Premium-Cola wurde von einer Bande beleidigter Kund:innen gegründet, die gegen die Heimlichkeit von Rezeptänderungen bei der damaligen afri-cola protestiert haben. Im Zuge der Änderungen wurde auch der Namenszusatz „Premium“ entfernt, sodass die Protestler:innen als „Interessengruppe Premium“ auftraten. Schon damals war „Premium” im Sinne von „hochwertig“ gemeint; was eben auch eine offene Kommunikation mit den Endkund:innen einschließt.
Es war dann nur folgerichtig, dass das eigene Produkt „Premium-Cola“ hieß und dass der Ansatz weiter entwickelt wurde. Schon die minimalistische Gestaltung wies den Weg: Premium steht auch für den ironischen Bezug auf normale sogenannte Premium-Marken, die oft nur durch schicke Verpackungen diesen Anschein wecken wollen.
Premium steht bei uns eher für die Abkehr von der Markenlogo-Welt, für Inhalt und Substanz vor Image. Und für laufend verbesserte Arbeitsweisen – auch bei dem später hinzugekommenen Premium-Bier. Premium ist also keine Auszeichnung und kein Zustand, sondern ein stetiger Prozess hin zu immer weiter verbesserten Produkten und einer immer weiter entwickelten Arbeitsweise dahinter.

OKTOBER 1999:
Ein Neu-Hamburger Azubi zum Werbekaufmann (Name: Uwe) liegt in der Badewanne und trinkt eine afri-cola, seine langjährige alternative Begleiterin durch lange Tage und harte Nächte. Nur irgendwie ist der Geschmack komisch, anders, und auch die geliebte Koffein-Wirkung will sich nicht recht einstellen. Was ist denn da los?

DEZEMBER 1999:
Einige afri-Fans besuchen die (ehemalige afri-)Zentrale in Köln und erfahren: Die Marke ist verkauft und der Inhalt wurde verändert. Heimlich. Was für eine Frechheit.

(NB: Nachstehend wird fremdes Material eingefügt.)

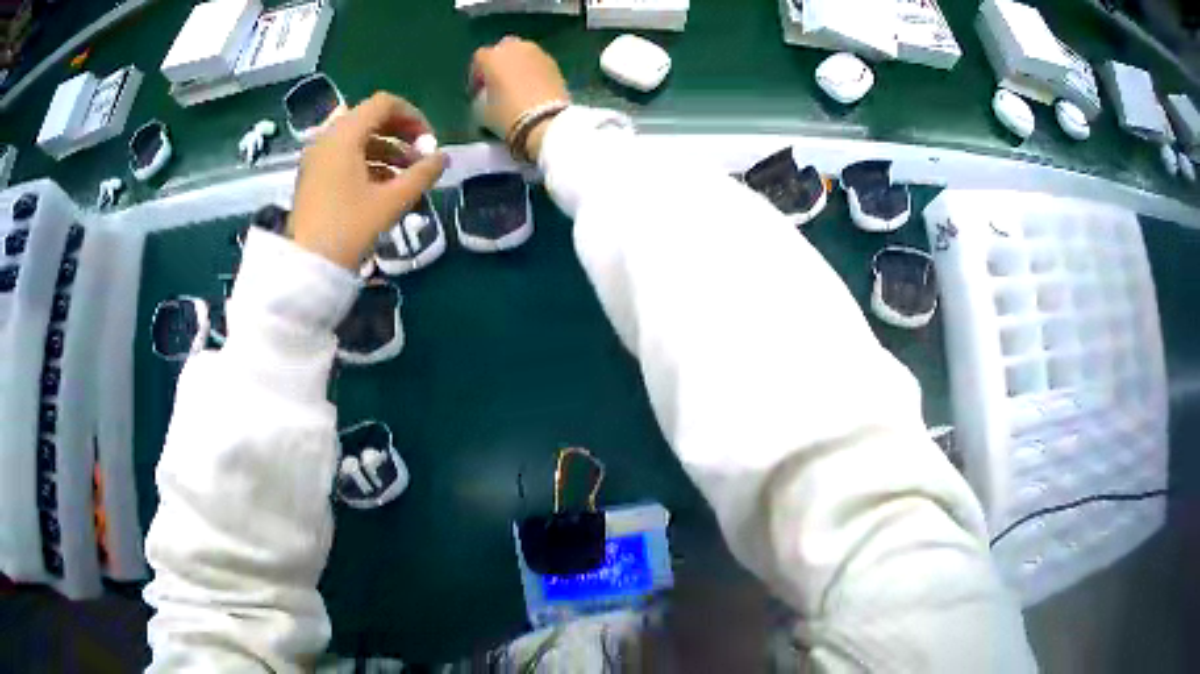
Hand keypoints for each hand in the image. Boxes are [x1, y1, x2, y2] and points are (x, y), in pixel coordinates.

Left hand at [290, 93, 446, 269]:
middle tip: (421, 156)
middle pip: (371, 118)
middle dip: (401, 133)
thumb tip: (443, 157)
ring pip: (358, 138)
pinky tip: (385, 185)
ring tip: (408, 175)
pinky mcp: (314, 176)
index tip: (429, 141)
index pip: (384, 103)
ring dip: (387, 149)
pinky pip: (345, 155)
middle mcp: (328, 138)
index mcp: (344, 135)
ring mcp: (317, 157)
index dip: (413, 116)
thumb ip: (422, 174)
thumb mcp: (391, 201)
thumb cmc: (349, 228)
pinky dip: (368, 161)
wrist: (307, 266)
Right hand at [471, 37, 569, 161]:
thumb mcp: (481, 110)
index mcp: (493, 57)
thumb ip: (481, 95)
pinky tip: (533, 86)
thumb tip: (486, 92)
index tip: (478, 90)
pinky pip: (537, 61)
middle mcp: (515, 48)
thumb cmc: (507, 114)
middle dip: (499, 62)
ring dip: (517, 63)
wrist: (545, 121)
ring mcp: (537, 53)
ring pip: (523, 52)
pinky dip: (533, 69)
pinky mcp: (554, 62)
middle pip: (503, 48)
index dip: (477, 74)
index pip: (479, 57)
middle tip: (498, 81)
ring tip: (517, 83)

DEZEMBER 1999 BIS NOVEMBER 2001:
Die afri-Fans gründen die Interessengruppe Premium und fordern vom neuen Besitzer der Marke, dass der zur alten Rezeptur zurückkehrt. Die Gruppe erfreut sich ordentlicher Medien-Resonanz, wächst auf 780 Mitglieder inkl. Charles Wilp und wird durch einen „Krisenmanager“ des Unternehmens betreut. Man redet und redet, aber der Inhalt bleibt schwach, auch im Getränk.